The NDC directory also contains data on finished compounded human drug products that contain Dasatinib anhydrous and are produced by outsourcing facilities. While these outsourcing facilities are not mandated to assign a Dasatinib anhydrous NDC to their finished compounded human drug products, they may choose to do so.
click here to find a list of Dasatinib anhydrous suppliers with NDC on PharmaCompass.
Dasatinib anhydrous Active pharmaceutical ingredient (API) is produced in GMP-certified manufacturing facility.
GMP stands for Good Manufacturing Practices, which is a system used in the pharmaceutical industry to make sure that goods are regularly produced and monitored in accordance with quality standards. The FDA’s current Good Manufacturing Practices requirements are referred to as cGMP or current GMP which indicates that the company follows the most recent GMP specifications. The World Health Organization (WHO) has its own set of GMP guidelines, called the WHO GMP. Different countries can also set their own guidelines for GMP like China (Chinese GMP) or the EU (EU GMP).

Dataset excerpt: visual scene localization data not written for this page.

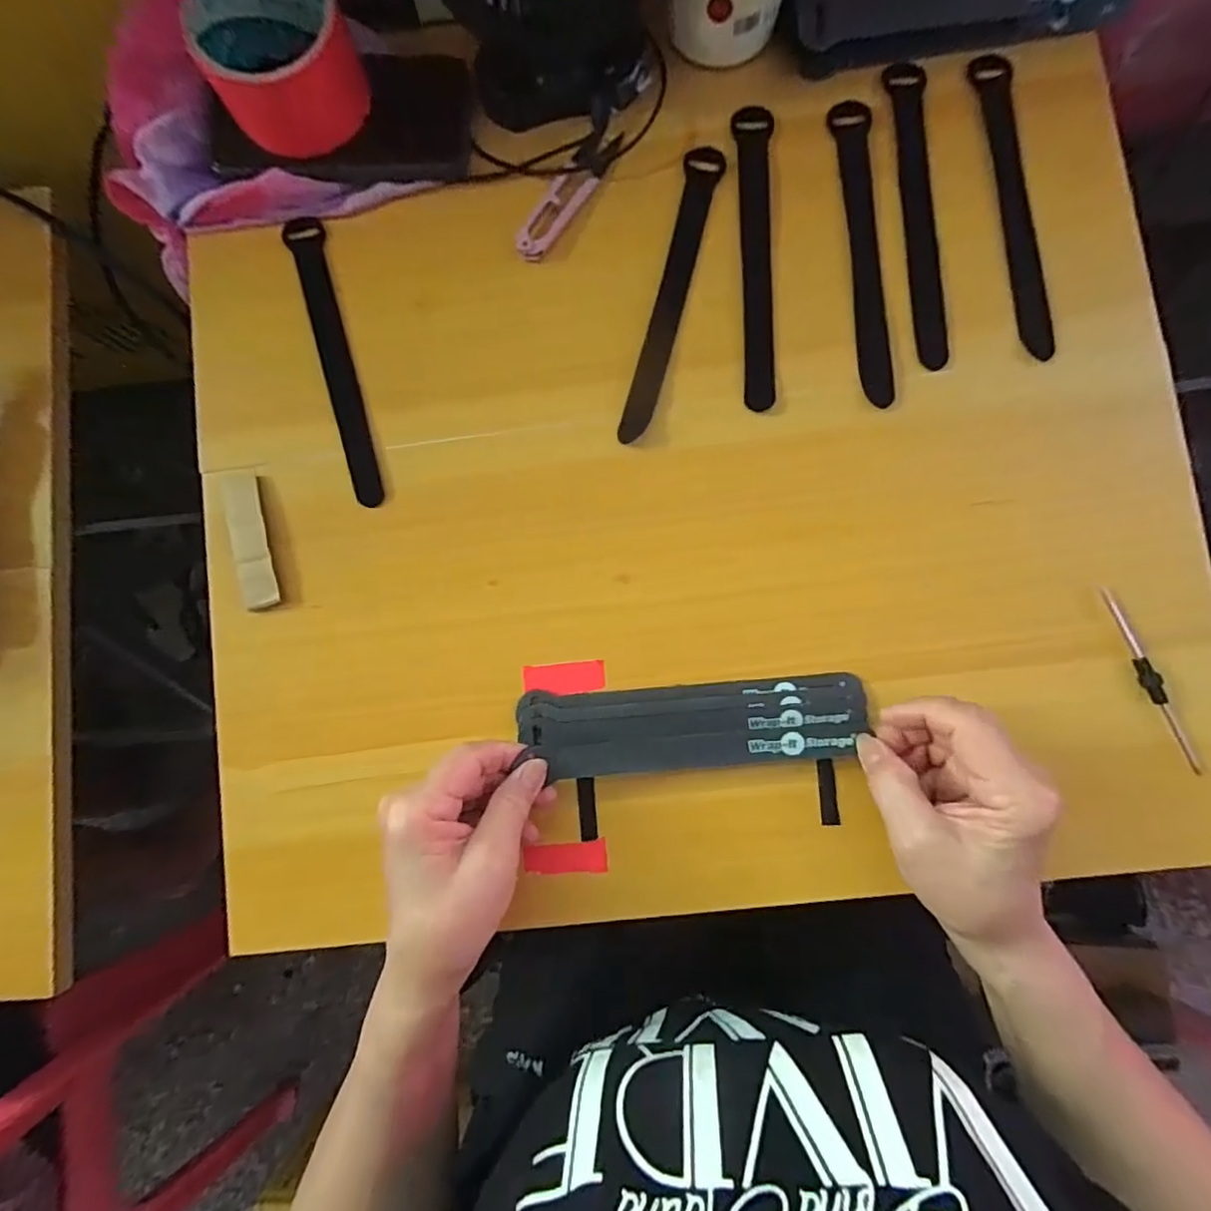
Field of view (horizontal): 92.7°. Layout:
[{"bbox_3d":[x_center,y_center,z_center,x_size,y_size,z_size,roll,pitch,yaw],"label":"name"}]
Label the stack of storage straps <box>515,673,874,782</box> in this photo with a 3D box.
[{"bbox_3d":[0.050,0.071,0.335,0.194,0.016,0.049,-5,85,6],"label":"stack of storage straps"}]

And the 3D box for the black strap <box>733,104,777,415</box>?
[{"bbox_3d":[0.093,-0.214,0.354,0.022,0.004,0.192,-2,86,3],"label":"black strap"}]

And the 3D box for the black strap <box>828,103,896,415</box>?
[{"bbox_3d":[0.158,-0.216,0.350,0.021,0.004,0.193,-4,86,3],"label":"black strap"}]

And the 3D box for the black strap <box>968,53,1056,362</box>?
[{"bbox_3d":[0.246,-0.241,0.348,0.024,0.006,0.190,-5,86,3],"label":"black strap"}]

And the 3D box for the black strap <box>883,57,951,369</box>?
[{"bbox_3d":[0.192,-0.241,0.350,0.023,0.004,0.196,-4,86,3],"label":"black strap"}]

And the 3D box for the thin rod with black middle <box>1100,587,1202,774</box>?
[{"bbox_3d":[0.302,0.042,0.320,0.010,0.008,0.109,-24,85,1],"label":"thin rod with black middle"}]

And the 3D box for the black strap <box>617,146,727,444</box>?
[{"bbox_3d":[0.040,-0.193,0.355,0.022,0.004,0.191,16,87,4],"label":"black strap"}]

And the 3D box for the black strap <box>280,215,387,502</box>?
[{"bbox_3d":[-0.172,-0.159,0.370,0.022,0.004,0.198,-18,85,2],"label":"black strap"}]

PharmaCompass offers a list of Dasatinib anhydrous GMP manufacturers, exporters & distributors, which can be sorted by USDMF, JDMF, KDMF, CEP (COS), WC, API price, and more, enabling you to easily find the right Dasatinib anhydrous GMP manufacturer or Dasatinib anhydrous GMP API supplier for your needs.
A Dasatinib anhydrous CoA (Certificate of Analysis) is a formal document that attests to Dasatinib anhydrous's compliance with Dasatinib anhydrous specifications and serves as a tool for batch-level quality control.
Dasatinib anhydrous CoA mostly includes findings from lab analyses of a specific batch. For each Dasatinib anhydrous CoA document that a company creates, the USFDA specifies specific requirements, such as supplier information, material identification, transportation data, evidence of conformity and signature data.
Dasatinib anhydrous may be tested according to a variety of international standards, such as European Pharmacopoeia (Dasatinib anhydrous EP), Dasatinib anhydrous JP (Japanese Pharmacopeia) and the US Pharmacopoeia (Dasatinib anhydrous USP).